### Yapılacaklar
(a) Verilen metinde "42. Ceza ve" ifadesinden başlayıp "bir azap bekliyor!" ifadesi de dâhil olmak üzere uzanan bölümü hiç değiştirmeden kopyalayın.
(b) Verilen metne göre ceza ve kınamayı hak edenler kimlerdir?

### Verilen Metin
Peki, bu sonsuz nîmetleri kazanacak olan müminlerin özellikleri nelerdir?
37. Onlar, cinâyet, hırsızlık, sarhoşluk, dolandırıcılık ve benzeri büyük günahlardan ve özellikle de zina, fuhuş gibi yüz kızartıcı suç işlemekten kaçınan ve öfkeye kapıldıkları zaman, haklı bile olsalar affetmesini bilenlerdir.
38. Onlar, Rablerinin iman çağrısına kulak veren, namazı dosdoğru kılan, işlerini aralarında danışarak karara bağlayan ve kendilerine bahşettiğimiz nîmetlerden bir kısmını Allah için yoksullara harcayanlardır.
39. Onlar, bir haksızlığa uğradıkları zaman, kendilerini kahramanca savunan ve zâlime karşı durarak dâimâ mazlumun yanında yer alanlardır.
40. Fakat aşırı gitmemek şartıyla. Çünkü kötülüğün karşılığı, ancak ona denk bir cezadır. Bununla birlikte, her kim hasmını cezalandırmaya gücü yettiği hâlde onu bağışlar ve böylece düşmanlıkları sona erdirip barışı sağlarsa, onun mükâfâtını vermek bizzat Allah’a aittir.
Hiç kuşkusuz Allah, her ne sebeple olursa olsun, zulmedenleri sevmez!
41. Fakat zulme uğradıktan sonra kendilerini savunanlar bundan dolayı hiçbir şekilde kınanamaz, suçlanamazlar.
42. Ceza ve kınamayı hak edenler, sadece insanlara zulmeden ve hak hukuk tanımayıp yeryüzünde bozgunculuk çıkaran kimselerdir. İşte onları, can yakıcı bir azap bekliyor!
43. Bununla birlikte, her kim câhillerin sataşmalarına karşı sabreder ve onları bağışlarsa, ona da ne mutlu! Çünkü bu, büyük bir azim ve kararlılıkla yapılmaya değer işlerdendir.
44. Evet, Allah, işlediği günahlardan dolayı kimi saptırırsa, O’ndan başka hiç kimse onu sapkınlıktan kurtaramaz! Allah kimin hayat çizgisine: “Bu onu cehenneme götürür” derse, artık o kimsenin cennete gideceğini iddia etmeye yetkili hiçbir kimse yoktur. Nitekim, Hesap Günü karşılarında azâbı görünce, o zâlimlerin, “Eyvah! Tekrar dünyaya dönüş imkânı yok mu acaba?” diye feryat ettiklerini göreceksin.
45. Zillet içerisinde başlarını eğerek ateşin karşısına çıkarıldıklarında, onların göz ucuyla etraflarına ürkek ürkek baktıklarını göreceksin. İşte o anda, iman edenler şöyle haykıracaklar: “En büyük felâkete uğrayanlar, Hesap Gününde hem kendilerini, hem de yandaşlarını felâkete sürükleyen zâlimlerdir!”

### Verilen Bilgiler
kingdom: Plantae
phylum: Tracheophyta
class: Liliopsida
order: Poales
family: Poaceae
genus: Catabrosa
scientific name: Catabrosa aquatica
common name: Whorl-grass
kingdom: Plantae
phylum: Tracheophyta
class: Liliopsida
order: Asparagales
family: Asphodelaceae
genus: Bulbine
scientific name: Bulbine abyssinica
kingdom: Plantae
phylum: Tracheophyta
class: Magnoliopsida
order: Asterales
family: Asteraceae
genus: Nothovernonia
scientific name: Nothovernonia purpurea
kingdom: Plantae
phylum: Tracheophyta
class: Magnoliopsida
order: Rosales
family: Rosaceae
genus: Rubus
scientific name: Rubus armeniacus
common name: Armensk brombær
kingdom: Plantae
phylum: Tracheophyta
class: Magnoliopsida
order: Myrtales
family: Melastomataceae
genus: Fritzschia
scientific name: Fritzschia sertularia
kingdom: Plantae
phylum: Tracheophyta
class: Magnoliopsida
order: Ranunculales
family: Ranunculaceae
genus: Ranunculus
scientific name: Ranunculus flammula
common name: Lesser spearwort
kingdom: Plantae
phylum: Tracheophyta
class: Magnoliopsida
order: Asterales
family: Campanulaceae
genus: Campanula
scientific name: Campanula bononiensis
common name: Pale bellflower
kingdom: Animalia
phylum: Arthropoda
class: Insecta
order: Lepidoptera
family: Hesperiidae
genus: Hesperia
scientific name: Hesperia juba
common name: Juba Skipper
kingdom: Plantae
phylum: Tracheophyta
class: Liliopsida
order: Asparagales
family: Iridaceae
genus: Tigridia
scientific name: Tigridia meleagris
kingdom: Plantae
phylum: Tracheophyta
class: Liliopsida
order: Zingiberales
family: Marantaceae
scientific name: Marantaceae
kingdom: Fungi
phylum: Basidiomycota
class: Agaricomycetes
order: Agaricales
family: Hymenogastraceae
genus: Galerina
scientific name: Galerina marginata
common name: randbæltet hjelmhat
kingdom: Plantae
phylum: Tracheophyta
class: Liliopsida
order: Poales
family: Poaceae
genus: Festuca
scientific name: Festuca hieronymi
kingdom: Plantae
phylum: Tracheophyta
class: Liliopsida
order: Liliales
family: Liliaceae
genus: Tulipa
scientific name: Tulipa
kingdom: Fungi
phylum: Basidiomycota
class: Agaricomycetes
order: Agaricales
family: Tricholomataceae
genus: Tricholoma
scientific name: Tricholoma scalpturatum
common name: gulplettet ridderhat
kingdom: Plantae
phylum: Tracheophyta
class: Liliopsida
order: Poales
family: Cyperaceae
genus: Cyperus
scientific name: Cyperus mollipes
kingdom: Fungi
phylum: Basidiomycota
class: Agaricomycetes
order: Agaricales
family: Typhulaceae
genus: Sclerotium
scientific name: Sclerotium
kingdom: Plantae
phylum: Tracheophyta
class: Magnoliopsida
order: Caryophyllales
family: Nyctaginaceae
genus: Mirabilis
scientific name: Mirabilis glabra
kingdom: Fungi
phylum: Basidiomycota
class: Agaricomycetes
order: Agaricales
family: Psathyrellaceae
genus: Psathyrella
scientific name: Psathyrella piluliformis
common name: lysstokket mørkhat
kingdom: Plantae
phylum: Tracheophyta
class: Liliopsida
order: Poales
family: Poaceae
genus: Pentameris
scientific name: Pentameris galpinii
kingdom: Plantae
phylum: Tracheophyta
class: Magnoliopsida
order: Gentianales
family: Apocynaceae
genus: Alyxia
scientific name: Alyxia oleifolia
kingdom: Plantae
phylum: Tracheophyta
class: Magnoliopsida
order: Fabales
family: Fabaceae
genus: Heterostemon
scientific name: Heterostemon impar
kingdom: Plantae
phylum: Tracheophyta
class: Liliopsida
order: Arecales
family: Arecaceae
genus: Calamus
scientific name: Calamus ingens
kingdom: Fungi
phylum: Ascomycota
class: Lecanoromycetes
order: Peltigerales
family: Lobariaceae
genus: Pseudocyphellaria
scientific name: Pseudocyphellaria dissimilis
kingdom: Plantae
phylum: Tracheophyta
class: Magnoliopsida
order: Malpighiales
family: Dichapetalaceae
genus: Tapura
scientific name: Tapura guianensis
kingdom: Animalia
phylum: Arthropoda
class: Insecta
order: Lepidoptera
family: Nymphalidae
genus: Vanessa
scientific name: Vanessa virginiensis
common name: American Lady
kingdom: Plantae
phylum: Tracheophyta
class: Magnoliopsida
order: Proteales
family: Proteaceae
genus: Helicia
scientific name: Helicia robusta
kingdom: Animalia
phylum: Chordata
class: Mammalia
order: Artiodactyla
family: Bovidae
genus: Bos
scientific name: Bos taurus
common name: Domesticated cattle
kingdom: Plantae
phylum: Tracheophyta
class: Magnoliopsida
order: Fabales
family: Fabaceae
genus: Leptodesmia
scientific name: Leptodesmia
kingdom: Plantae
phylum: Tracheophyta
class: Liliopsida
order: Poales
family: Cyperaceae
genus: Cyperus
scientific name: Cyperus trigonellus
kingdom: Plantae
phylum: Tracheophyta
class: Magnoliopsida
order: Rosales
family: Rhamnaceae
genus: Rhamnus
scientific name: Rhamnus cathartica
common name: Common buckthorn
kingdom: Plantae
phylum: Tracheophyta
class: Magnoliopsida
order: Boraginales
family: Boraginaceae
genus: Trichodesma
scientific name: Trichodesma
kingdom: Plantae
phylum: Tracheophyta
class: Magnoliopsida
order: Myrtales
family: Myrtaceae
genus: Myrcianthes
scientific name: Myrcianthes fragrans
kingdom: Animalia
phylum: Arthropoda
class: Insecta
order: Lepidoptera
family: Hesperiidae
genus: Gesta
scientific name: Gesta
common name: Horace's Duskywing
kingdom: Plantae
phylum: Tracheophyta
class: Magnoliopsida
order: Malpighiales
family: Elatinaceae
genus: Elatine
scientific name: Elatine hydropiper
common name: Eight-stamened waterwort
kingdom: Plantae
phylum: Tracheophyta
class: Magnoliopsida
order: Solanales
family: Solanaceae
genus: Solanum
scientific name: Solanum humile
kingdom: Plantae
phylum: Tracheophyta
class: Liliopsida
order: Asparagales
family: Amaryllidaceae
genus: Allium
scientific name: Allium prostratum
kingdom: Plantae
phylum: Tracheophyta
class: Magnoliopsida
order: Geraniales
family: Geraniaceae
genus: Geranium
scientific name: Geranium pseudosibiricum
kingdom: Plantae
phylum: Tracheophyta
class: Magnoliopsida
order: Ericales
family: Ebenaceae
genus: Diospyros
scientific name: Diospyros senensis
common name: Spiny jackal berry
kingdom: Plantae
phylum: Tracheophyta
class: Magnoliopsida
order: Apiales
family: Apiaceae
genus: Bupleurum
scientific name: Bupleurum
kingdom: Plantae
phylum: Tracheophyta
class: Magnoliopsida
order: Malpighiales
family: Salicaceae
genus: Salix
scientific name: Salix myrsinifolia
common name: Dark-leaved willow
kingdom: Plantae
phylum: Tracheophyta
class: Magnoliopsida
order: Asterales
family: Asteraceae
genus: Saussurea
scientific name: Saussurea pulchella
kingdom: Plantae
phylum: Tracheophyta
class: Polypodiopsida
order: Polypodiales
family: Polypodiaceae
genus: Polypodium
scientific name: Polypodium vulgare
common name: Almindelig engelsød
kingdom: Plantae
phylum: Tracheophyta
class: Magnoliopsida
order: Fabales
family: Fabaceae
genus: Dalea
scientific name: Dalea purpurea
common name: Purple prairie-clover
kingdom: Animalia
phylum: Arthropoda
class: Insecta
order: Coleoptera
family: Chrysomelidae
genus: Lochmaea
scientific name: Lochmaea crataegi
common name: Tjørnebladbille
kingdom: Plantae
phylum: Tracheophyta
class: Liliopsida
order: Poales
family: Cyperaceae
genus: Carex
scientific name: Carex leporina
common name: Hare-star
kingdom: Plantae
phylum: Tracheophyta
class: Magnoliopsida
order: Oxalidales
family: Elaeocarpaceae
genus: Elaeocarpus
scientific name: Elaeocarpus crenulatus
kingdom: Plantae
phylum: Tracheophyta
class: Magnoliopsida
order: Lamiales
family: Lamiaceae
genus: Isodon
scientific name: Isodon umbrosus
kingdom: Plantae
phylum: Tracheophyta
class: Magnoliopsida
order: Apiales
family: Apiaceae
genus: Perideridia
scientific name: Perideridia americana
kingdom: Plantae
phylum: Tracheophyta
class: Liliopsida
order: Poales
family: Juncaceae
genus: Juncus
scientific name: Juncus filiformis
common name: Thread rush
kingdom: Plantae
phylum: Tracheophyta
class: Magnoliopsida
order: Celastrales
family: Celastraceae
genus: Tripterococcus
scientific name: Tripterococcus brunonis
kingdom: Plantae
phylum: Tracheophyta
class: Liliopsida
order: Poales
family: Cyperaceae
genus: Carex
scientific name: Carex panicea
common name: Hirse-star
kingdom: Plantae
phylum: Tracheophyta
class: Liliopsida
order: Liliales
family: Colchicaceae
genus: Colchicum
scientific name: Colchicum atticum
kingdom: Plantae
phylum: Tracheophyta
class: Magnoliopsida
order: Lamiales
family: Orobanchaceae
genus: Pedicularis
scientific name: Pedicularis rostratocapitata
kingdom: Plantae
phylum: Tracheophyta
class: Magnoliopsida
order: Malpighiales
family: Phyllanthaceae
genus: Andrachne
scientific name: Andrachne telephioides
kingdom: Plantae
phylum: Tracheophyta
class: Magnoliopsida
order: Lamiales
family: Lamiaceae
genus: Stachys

### Çözümler
(a)
42. Ceza ve kınamayı hak edenler, sadece insanlara zulmeden ve hak hukuk tanımayıp yeryüzünde bozgunculuk çıkaran kimselerdir. İşte onları, can yakıcı bir azap bekliyor!

(b) Sadece insanlara zulmeden ve hak hukuk tanımayıp yeryüzünde bozgunculuk çıkaran kimselerdir.